- **SUPPLIED MATERIAL**
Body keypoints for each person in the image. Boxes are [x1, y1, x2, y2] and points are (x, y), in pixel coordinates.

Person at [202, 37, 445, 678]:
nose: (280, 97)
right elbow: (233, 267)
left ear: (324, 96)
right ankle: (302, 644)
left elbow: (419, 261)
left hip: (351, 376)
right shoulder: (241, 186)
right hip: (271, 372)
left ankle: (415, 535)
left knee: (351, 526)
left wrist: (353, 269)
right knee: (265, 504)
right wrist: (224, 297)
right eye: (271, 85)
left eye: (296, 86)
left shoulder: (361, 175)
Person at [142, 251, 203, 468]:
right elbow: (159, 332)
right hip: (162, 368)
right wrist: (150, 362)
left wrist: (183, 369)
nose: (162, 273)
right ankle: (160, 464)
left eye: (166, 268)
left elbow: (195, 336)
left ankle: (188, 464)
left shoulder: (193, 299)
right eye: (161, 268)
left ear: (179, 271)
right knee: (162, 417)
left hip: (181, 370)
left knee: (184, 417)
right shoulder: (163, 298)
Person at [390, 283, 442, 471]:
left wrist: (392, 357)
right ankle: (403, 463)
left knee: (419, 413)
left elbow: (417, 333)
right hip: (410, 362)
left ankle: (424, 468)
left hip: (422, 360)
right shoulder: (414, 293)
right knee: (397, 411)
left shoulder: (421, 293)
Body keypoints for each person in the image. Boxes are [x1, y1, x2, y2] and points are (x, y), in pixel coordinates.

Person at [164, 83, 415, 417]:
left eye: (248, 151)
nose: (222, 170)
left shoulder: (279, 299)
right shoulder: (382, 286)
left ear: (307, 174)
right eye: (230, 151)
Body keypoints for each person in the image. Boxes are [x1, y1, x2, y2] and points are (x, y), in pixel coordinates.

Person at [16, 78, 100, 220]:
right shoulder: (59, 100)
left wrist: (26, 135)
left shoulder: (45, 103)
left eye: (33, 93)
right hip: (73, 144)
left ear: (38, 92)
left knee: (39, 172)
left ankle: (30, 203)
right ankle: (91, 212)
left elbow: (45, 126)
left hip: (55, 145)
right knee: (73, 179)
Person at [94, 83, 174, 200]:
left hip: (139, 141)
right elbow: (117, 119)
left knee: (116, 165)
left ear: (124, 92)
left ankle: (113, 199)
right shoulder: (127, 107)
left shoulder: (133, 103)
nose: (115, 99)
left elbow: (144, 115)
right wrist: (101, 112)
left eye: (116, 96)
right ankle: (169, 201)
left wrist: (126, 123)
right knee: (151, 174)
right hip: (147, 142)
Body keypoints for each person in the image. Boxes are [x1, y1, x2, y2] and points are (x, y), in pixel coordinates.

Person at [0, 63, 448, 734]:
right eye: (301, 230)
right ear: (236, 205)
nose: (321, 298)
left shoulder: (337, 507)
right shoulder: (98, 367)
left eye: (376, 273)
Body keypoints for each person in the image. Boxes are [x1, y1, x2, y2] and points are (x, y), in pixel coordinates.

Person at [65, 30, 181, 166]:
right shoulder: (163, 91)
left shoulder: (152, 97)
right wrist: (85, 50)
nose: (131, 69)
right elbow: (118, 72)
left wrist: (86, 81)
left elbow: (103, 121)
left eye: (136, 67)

- **WHAT THE TASK ASKS**
What do the lines above say from the one containing "right elbow: (159, 332)" down to the one containing "right hip: (147, 142)"? Return them exactly, both end lines included, and only them.

- **RESPONSE TO THE TASK**
right elbow: (159, 332)
right hip: (162, 368)
right wrist: (150, 362)
left wrist: (183, 369)
nose: (162, 273)
right ankle: (160, 464)
left eye: (166, 268)
left elbow: (195, 336)
left ankle: (188, 464)
left shoulder: (193, 299)
right eye: (161, 268)
left ear: (179, 271)
right knee: (162, 417)
left hip: (181, 370)
left knee: (184, 417)
right shoulder: (163, 298)
Person at [390, 283, 442, 471]:
left wrist: (392, 357)
right ankle: (403, 463)
left knee: (419, 413)
left elbow: (417, 333)
right hip: (410, 362)
left ankle: (424, 468)
left hip: (422, 360)
right shoulder: (414, 293)
right knee: (397, 411)
left shoulder: (421, 293)
Body keypoints for each person in the image. Boxes are [x1, y1, x2, y2] and points are (x, y), in pixel coordinates.

Person at [164, 83, 415, 417]:
left eye: (248, 151)
nose: (222, 170)
left shoulder: (279, 299)
right shoulder: (382, 286)
left ear: (307, 174)
right eye: (230, 151)
Body keypoints for each person in the image. Boxes are [x1, y1, x2, y2] and points are (x, y), in pixel coordinates.

Person at [16, 78, 100, 220]:
right shoulder: (59, 100)
left wrist: (26, 135)
left shoulder: (45, 103)
left eye: (33, 93)
right hip: (73, 144)
left ear: (38, 92)
left knee: (39, 172)
left ankle: (30, 203)
right ankle: (91, 212)
left elbow: (45, 126)
left hip: (55, 145)
right knee: (73, 179)
Person at [94, 83, 174, 200]:
left hip: (139, 141)
right elbow: (117, 119)
left knee: (116, 165)
left ear: (124, 92)
left ankle: (113, 199)
right shoulder: (127, 107)
left shoulder: (133, 103)
nose: (115, 99)
left elbow: (144, 115)
right wrist: (101, 112)
left eye: (116, 96)
right ankle: (169, 201)
left wrist: (126, 123)
right knee: (151, 174)
right hip: (147, 142)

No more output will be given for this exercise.